Wed dark, I attended an early preview of Ken Burns' documentary, The Dust Basin, which will exist airing on PBS November the 18th. Mr. Burns presented half-dozen clips from the moving picture, followed past a console discussion that also included Dust Bowl survivor Cal Crabill, National Geographic editor Peter Miller, and CBS news correspondent Jim Axelrod.

[youtube]http://www.youtube.com/lookout man?five=MYOmjQO_UMw[/youtube]

Equally a sometime student of soil science and the history of agriculture in America, I was more than passingly familiar with the story of the Dust Basin as a cautionary tale of the consequences of the coincidence of human greed, regime policy, and extreme climate weather condition. Equally I know the story, a favorable market for crops, speculation from wealthy investors, and encouragement from the federal government led to a massive turn-upward of state in the Midwest and Plains States during the 1930s. This was before modern soil conservation practices evolved, when people actually believed that their activities would not damage the country.

"The soil is the one indestructible, immutable asset that the nation possesses.  It is one resource that cannot exist exhausted, that cannot be used up." – Federal Bureau of Soils, 1909

We now know the above quote is non true. Information technology is possible for humans to cause incredible, and fifty-fifty irreversible damage to our natural resources. The soil is resilient, but it is not indestructible.

Watching the movie brought the human being dimension of the Dust Bowl and its backwash to life in my mind. I can't imagine what it was like for people to sit in the dark in their own homes, covering their faces with flour sacks or pieces of cloth to go along from breathing in the dirt every bit black clouds of dust raced past just outside their walls. I tin't imagine the aftermath of poverty, when people'south lives were destroyed and their sources of income depleted, then that mothers went to extreme measures to find lost dimes to feed their children.

Photo: Arthur Rothstein, 1936. Library of Congress. Farm family walks through a dust storm near Cimarron County, Oklahoma.

One Grit Bowl survivor told about how after the recovery, folks began to plow up the soil all once more, just a couple of decades after the worst storms.People seem to believe that the same matter won't happen twice.  While we have learned some things about soil conservation practices to prevent current of air erosion, long-term needs and the past fade out of retentiveness as new opportunities to brand money arise.

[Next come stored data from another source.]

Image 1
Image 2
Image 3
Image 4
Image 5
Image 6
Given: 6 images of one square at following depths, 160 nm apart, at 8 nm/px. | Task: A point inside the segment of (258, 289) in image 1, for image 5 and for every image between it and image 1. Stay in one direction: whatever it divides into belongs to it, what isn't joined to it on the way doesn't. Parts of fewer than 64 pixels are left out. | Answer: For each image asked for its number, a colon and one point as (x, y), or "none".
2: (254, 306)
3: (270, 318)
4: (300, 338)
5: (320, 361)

Right at present, market weather are encouraging farmers to constitute fence row to contend row, breaking out new land in the Midwest and Plainsand destroying what native grasslands remain. This past summer, i of the worst droughts in contempo history created ideal conditions for dust storms. Indeed, yesterday, in Oklahoma, a dust storm caused "nigh blackout visibility" and a 30 motorcar pile-up, resulting in injuries, harm to belongings, and the adventure of human life.

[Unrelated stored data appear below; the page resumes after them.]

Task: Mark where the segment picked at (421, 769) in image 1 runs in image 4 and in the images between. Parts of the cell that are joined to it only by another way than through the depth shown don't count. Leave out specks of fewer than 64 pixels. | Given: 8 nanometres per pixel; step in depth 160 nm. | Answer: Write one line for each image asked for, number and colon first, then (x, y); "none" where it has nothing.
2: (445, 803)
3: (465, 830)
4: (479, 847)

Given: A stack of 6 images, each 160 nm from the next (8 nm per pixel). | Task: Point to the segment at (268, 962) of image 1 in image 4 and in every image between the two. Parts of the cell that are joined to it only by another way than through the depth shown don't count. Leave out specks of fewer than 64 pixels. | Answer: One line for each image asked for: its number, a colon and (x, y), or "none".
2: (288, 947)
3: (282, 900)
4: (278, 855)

Information technology is crucial that our government policies do not encourage us to echo by mistakes. That is why NWF has been fighting to get a national Sodsaver provision applied to the next Subcontract Bill. The Great Plains of the past that supported vast herds of buffalo and antelope are long gone, just our remaining grasslands are home to a broad array of wildlife, such equally pheasants, prairie dogs, and songbirds. Information technology is very of import that nosotros don't lose what little grassland remains. We should remember the lessons of the Dust Bowl, and call back not just well-nigh what could happen to wild animals, only likewise what could happen to human beings if we try to do too much on the land.

Take Action Allow Congress know that you want a national Sodsaver provision in the next Farm Nib. This is a small stride nosotros tin take to make sure taxpayer dollars aren't funding the aforementioned kind of activities that contributed to the Dust Basin.